Work item
Would you transcribe only the lines below, from the one containing "Издательство" through the end of the material, exactly and with no pictures?

Available data
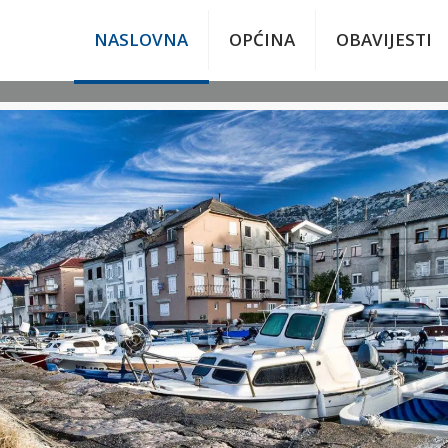
NASLOVNA
OPĆINA
OBAVIJESTI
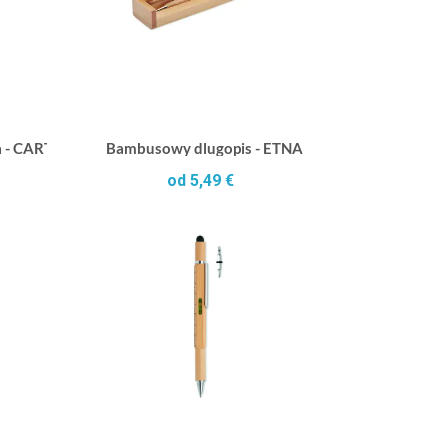
dza - CARTOON COLOURED
Bambusowy dlugopis - ETNA
od 5,49 €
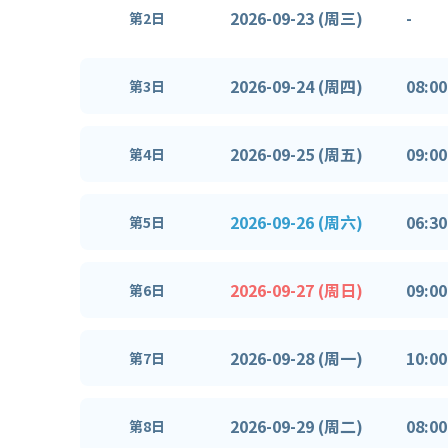
2026-09-23 (周三)
-
第2日
2026-09-24 (周四)
08:00
第3日
2026-09-25 (周五)
09:00
第4日
2026-09-26 (周六)
06:30
第5日
2026-09-27 (周日)
09:00
第6日
2026-09-28 (周一)
10:00
第7日
2026-09-29 (周二)
08:00
第8日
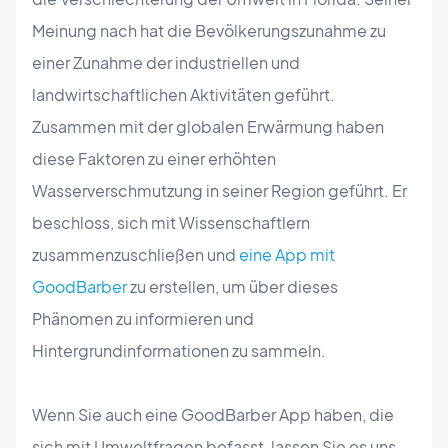
Meinung nach hat die Bevölkerungszunahme zu
einer Zunahme der industriellen und
landwirtschaftlichen Aktivitäten geführt.
Zusammen mit der globalen Erwärmung haben
diese Faktoren zu einer erhöhten
Wasserverschmutzung in seiner Region geführt. Er
beschloss, sich mit Wissenschaftlern
zusammenzuschließen und
eine App mit
GoodBarber
zu erstellen, um über dieses
Phänomen zu informieren und
Hintergrundinformationen zu sammeln.
Wenn Sie auch eine GoodBarber App haben, die
sich mit Umweltfragen befasst, lassen Sie es uns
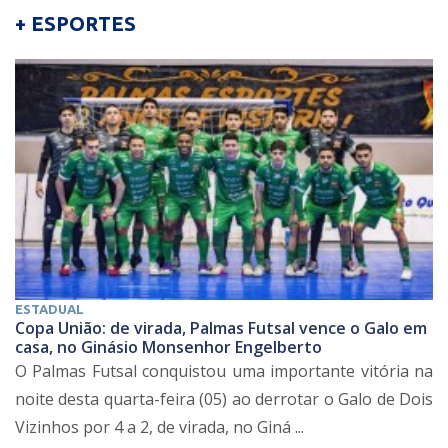
+ ESPORTES
ESTADUAL
Copa União: de virada, Palmas Futsal vence o Galo em
casa, no Ginásio Monsenhor Engelberto
O Palmas Futsal conquistou uma importante vitória na
noite desta quarta-feira (05) ao derrotar o Galo de Dois
Vizinhos por 4 a 2, de virada, no Giná ...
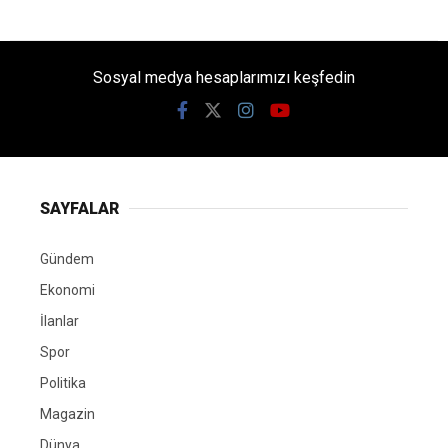
Sosyal medya hesaplarımızı keşfedin
SAYFALAR
Gündem
Ekonomi
İlanlar
Spor
Politika
Magazin
Dünya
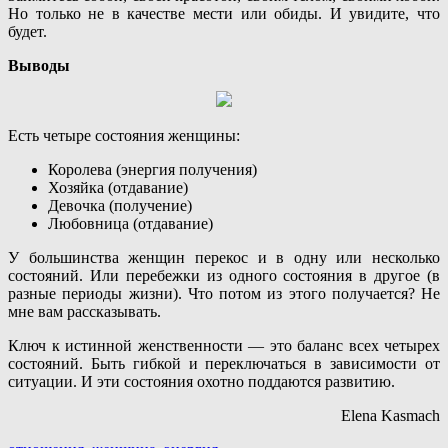
Но только не в качестве мести или обиды. И увидите, что
будет.
Выводы
Есть четыре состояния женщины:
Королева (энергия получения)
Хозяйка (отдавание)
Девочка (получение)
Любовница (отдавание)
У большинства женщин перекос и в одну или несколько
состояний. Или перебежки из одного состояния в другое (в
разные периоды жизни). Что потом из этого получается? Не
мне вам рассказывать.
Ключ к истинной женственности — это баланс всех четырех
состояний. Быть гибкой и переключаться в зависимости от
ситуации. И эти состояния охотно поддаются развитию.
Elena Kasmach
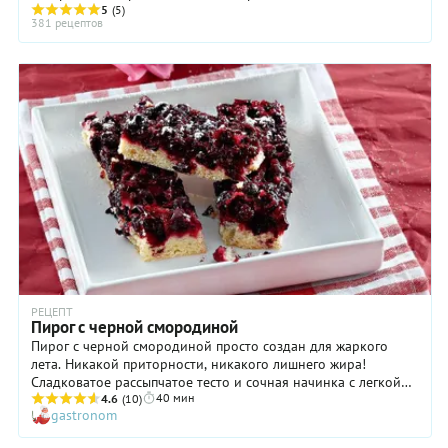
использовали почки, листья и ягоды смородины. ...
5
(5)
381 рецептов
РЕЦЕПТ
Пирог с черной смородиной
Пирог с черной смородиной просто создан для жаркого
лета. Никакой приторности, никакого лишнего жира!
Сладковатое рассыпчатое тесто и сочная начинка с легкой
40 мин
кислинкой из спелых ягод смородины удачно дополняют
4.6
(10)
gastronom
друг друга и дарят истинное наслаждение вкусом. Кстати,
если вы планируете позвать гостей на чай, советуем испечь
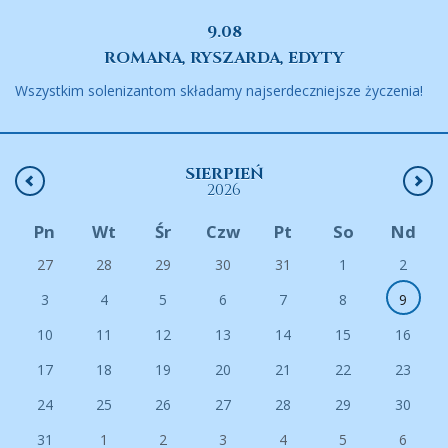
9.08
ROMANA, RYSZARDA, EDYTY
Wszystkim solenizantom składamy najserdeczniejsze życzenia!
SIERPIEŃ
2026
Pn
Wt
Śr
Czw
Pt
So
Nd
27
28
29
30
31
1
2
3
4
5
6
7
8
9
10
11
12
13
14
15
16
17
18
19
20
21
22
23
24
25
26
27
28
29
30
31
1
2
3
4
5
6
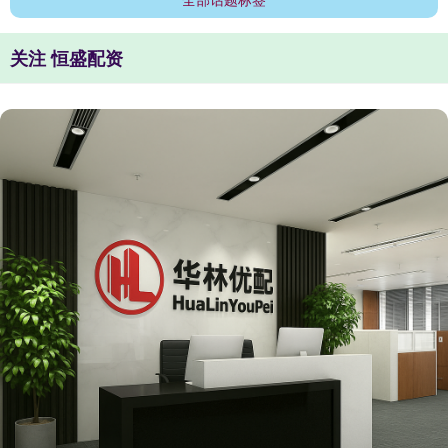
关注 恒盛配资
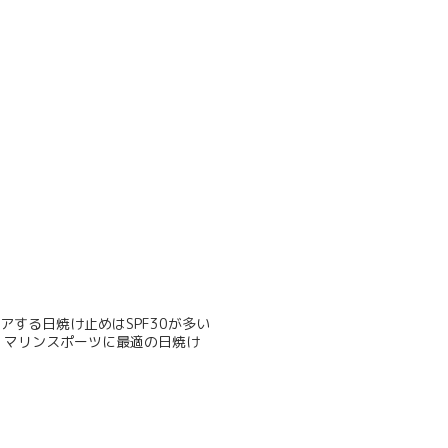
する日焼け止めはSPF30が多い
分、マリンスポーツに最適の日焼け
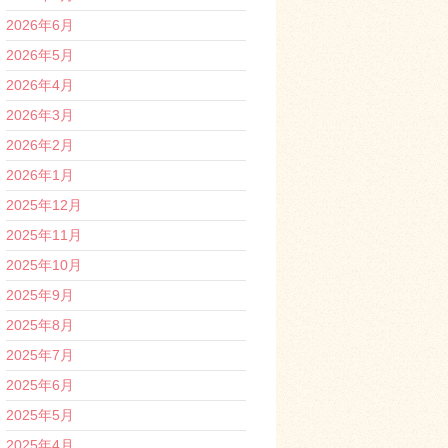
2026年6月
2026年5月
2026年4月
2026年3月
2026年2月
2026年1月
2025年12月
2025年11月
2025年10月
2025年9月
2025年8月
2025年7月
2025年6月
2025年5月
2025年4月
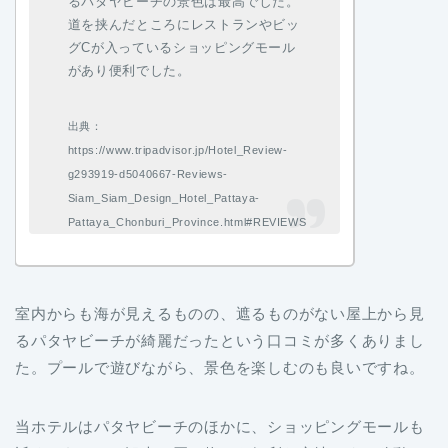
るパタヤビーチの景色は最高でした。
道を挟んだところにレストランやビッ
グCが入っているショッピングモール
があり便利でした。
出典：
https://www.tripadvisor.jp/Hotel_Review-
g293919-d5040667-Reviews-
Siam_Siam_Design_Hotel_Pattaya-
Pattaya_Chonburi_Province.html#REVIEWS
室内からも海が見えるものの、遮るものがない屋上から見
るパタヤビーチが綺麗だったという口コミが多くありまし
た。プールで遊びながら、景色を楽しむのも良いですね。
当ホテルはパタヤビーチのほかに、ショッピングモールも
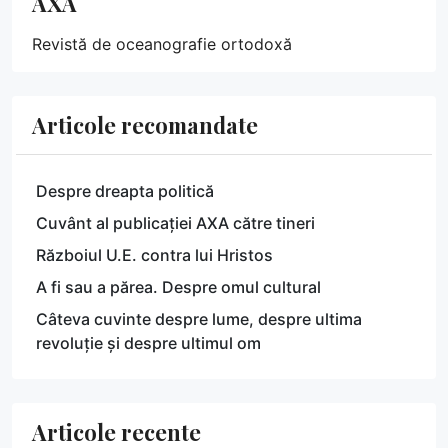
AXA
Revistă de oceanografie ortodoxă
Articole recomandate
Despre dreapta politică
Cuvânt al publicației AXA către tineri
Războiul U.E. contra lui Hristos
A fi sau a părea. Despre omul cultural
Câteva cuvinte despre lume, despre ultima
revoluție și despre ultimul om
Articole recente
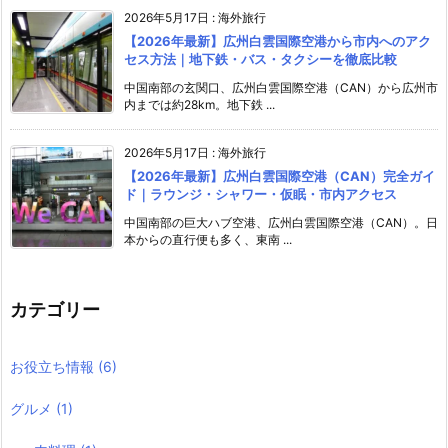
2026年5月17日
:
海外旅行
【2026年最新】広州白雲国際空港から市内へのアク
セス方法｜地下鉄・バス・タクシーを徹底比較
中国南部の玄関口、広州白雲国際空港（CAN）から広州市
内までは約28km。地下鉄 ...
2026年5月17日
:
海外旅行
【2026年最新】広州白雲国際空港（CAN）完全ガイ
ド｜ラウンジ・シャワー・仮眠・市内アクセス
中国南部の巨大ハブ空港、広州白雲国際空港（CAN）。日
本からの直行便も多く、東南 ...
カテゴリー
お役立ち情報
(6)
グルメ
(1)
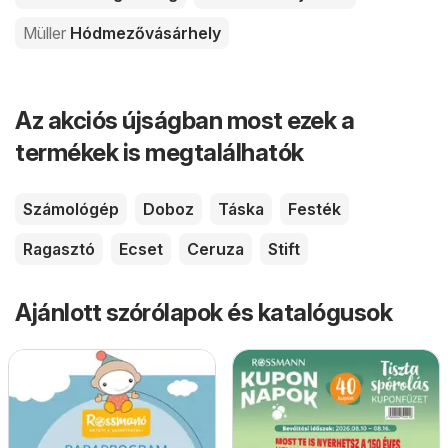
Müller
Hódmezővásárhely
Az akciós újságban most ezek a
termékek is megtalálhatók
Számológép
Doboz
Táska
Festék
Ragasztó
Ecset
Ceruza
Stift
Ajánlott szórólapok és katalógusok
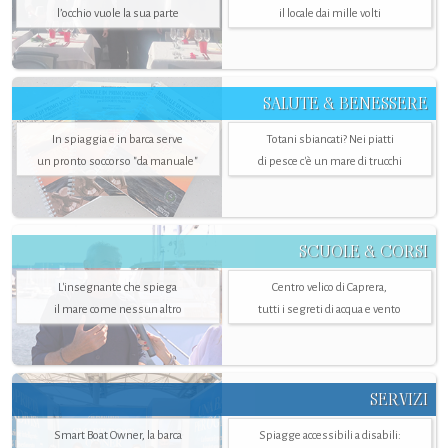
l’occhio vuole la sua parte
il locale dai mille volti
SALUTE & BENESSERE
In spiaggia e in barca serve
Totani sbiancati? Nei piatti
un pronto soccorso "da manuale"
di pesce c'è un mare di trucchi
SCUOLE & CORSI
L'insegnante che spiega
Centro velico di Caprera,
il mare come nessun altro
tutti i segreti di acqua e vento
SERVIZI
Smart Boat Owner, la barca
Spiagge accessibili a disabili:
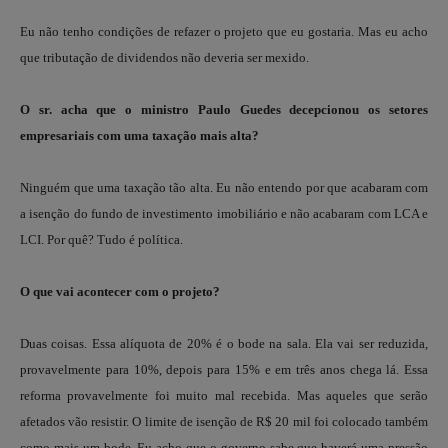
Eu não tenho condições de refazer o projeto que eu gostaria. Mas eu acho
que tributação de dividendos não deveria ser mexido.
O sr. acha que o ministro Paulo Guedes decepcionou os setores
empresariais com uma taxação mais alta?
Ninguém que uma taxação tão alta. Eu não entendo por que acabaram com
a isenção do fundo de investimento imobiliário e não acabaram com LCA e
LCI. Por quê? Tudo é política.
O que vai acontecer com o projeto?
Duas coisas. Essa alíquota de 20% é o bode na sala. Ela vai ser reduzida,
provavelmente para 10%, depois para 15% e em três anos chega lá. Essa
reforma provavelmente foi muito mal recebida. Mas aqueles que serão
afetados vão resistir. O limite de isenção de R$ 20 mil foi colocado também
como mais um bode. Eu acho que o governo sabe que haverá uma pressão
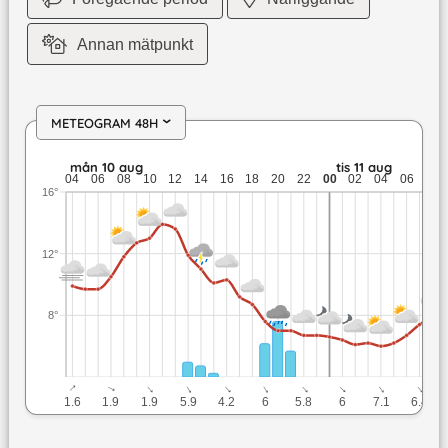
Annan mätpunkt
METEOGRAM 48H
›
mån 10 aug: 13,9 till 6,7 grader: 3,9 mm nederbörd: upp till 6
mån 10 aug
tis 11 aug
04
06
08
10
12
14
16
18
20
22
00
02
04
06
08
16°
12°
8°
↓
↓
↓
↓
↓
↓
↓
↓
↓
↓
1.6
1.9
1.9
5.9
4.2
6
5.8
6
7.1
6.4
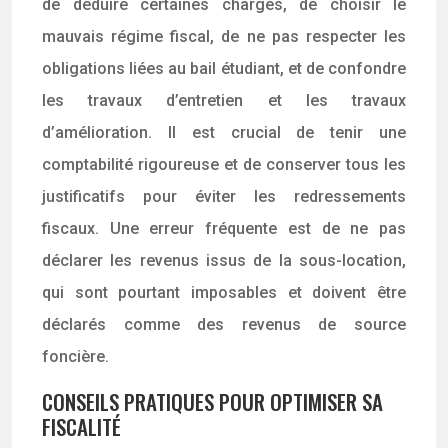
de déduire certaines charges, de choisir le
mauvais régime fiscal, de ne pas respecter les
obligations liées au bail étudiant, et de confondre
les travaux d’entretien et les travaux
d’amélioration. Il est crucial de tenir une
comptabilité rigoureuse et de conserver tous les
justificatifs pour éviter les redressements
fiscaux. Une erreur fréquente est de ne pas
déclarer les revenus issus de la sous-location,
qui sont pourtant imposables et doivent être
déclarés comme des revenus de source
foncière.
CONSEILS PRATIQUES POUR OPTIMISER SA
FISCALITÉ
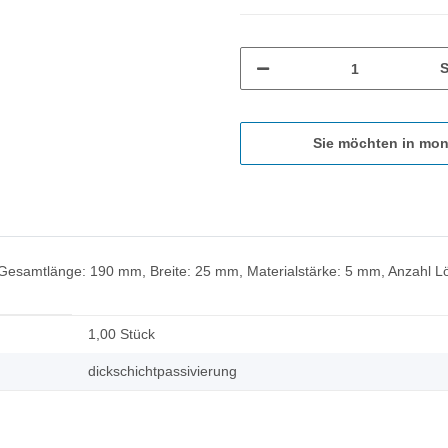
S
Sie möchten in mon
nkt, Gesamtlänge: 190 mm, Breite: 25 mm, Materialstärke: 5 mm, Anzahl 
1,00 Stück
dickschichtpassivierung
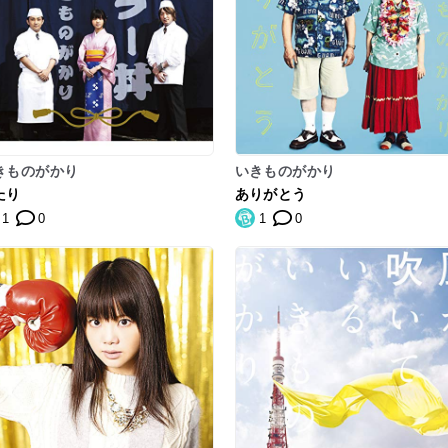
きものがかり
いきものがかり
たり
ありがとう
1
0
1
0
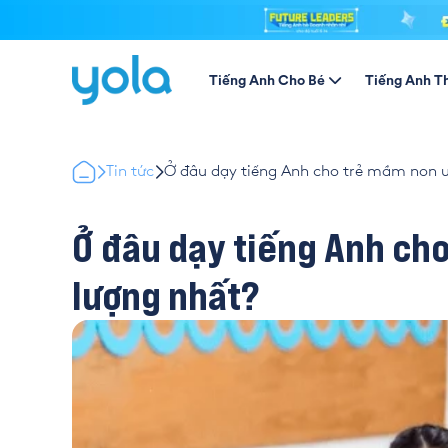
Tiếng Anh Cho Bé
Tiếng Anh T
Tin tức
Ở đâu dạy tiếng Anh cho trẻ mầm non uy
Ở đâu dạy tiếng Anh cho
lượng nhất?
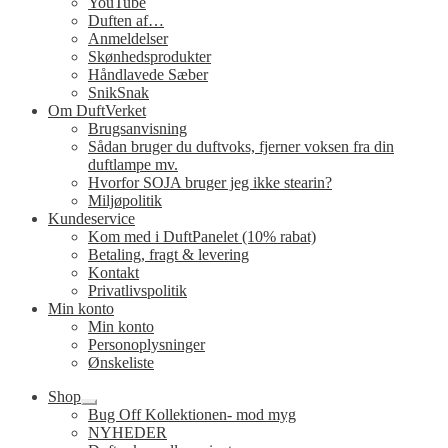
YouTube
Duften af…
Anmeldelser
Skønhedsprodukter
Håndlavede Sæber
SnikSnak
Om DuftVerket
Brugsanvisning
Sådan bruger du duftvoks, fjerner voksen fra din
duftlampe mv.
Hvorfor SOJA bruger jeg ikke stearin?
Miljøpolitik
Kundeservice
Kom med i DuftPanelet (10% rabat)
Betaling, fragt & levering
Kontakt
Privatlivspolitik
Min konto
Min konto
Personoplysninger
Ønskeliste
Shop
Udfold
Bug Off Kollektionen- mod myg
undermenu
NYHEDER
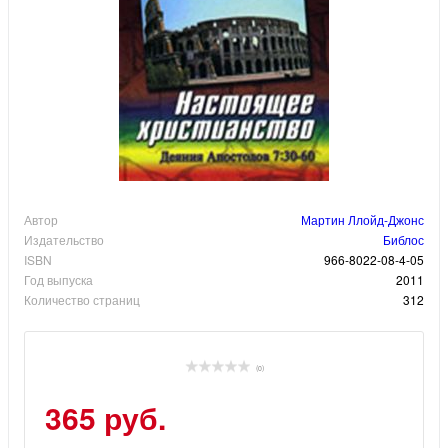
Автор
Мартин Ллойд-Джонс
Издательство
Библос
ISBN
966-8022-08-4-05
Год выпуска
2011
Количество страниц
312
(0)
365 руб.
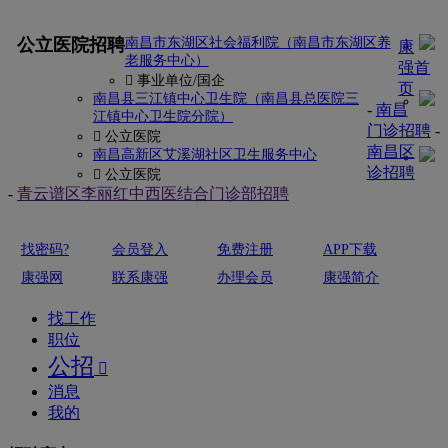
更多
公立医院招聘
南昌市东湖区社会福利院（南昌市东湖区养
康
老服务中心）
强首
 事业单位/国企
页
南昌县三江镇中心卫生院（南昌县总医院三
-
南昌
江镇中心卫生院分院）
门诊招聘
-
 公立医院
南昌区
南昌高新区艾溪湖社区卫生服务中心
诊招聘
 公立医院
-
青云谱区李丽红中西医结合门诊部招聘
找密码?
会员登入
免费注册
APP下载
康强网
联系康强
办理会员
康强简介
找工作
职位
公招

消息
我的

Solved exercise
Издательство
Библос
ISBN
966-8022-08-4-05
Год выпуска
2011
Количество страниц
312
(0)
365 руб.
更多
公立医院招聘
南昌市东湖区社会福利院（南昌市东湖区养
康
老服务中心）
强首
 事业单位/国企
页
南昌县三江镇中心卫生院（南昌县总医院三
-
南昌
江镇中心卫生院分院）
门诊招聘
-
 公立医院
南昌区
南昌高新区艾溪湖社区卫生服务中心
诊招聘
 公立医院
-
青云谱区李丽红中西医结合门诊部招聘
找密码?
会员登入
免费注册
APP下载
康强网
联系康强
办理会员
康强简介
找工作
职位
公招

消息
我的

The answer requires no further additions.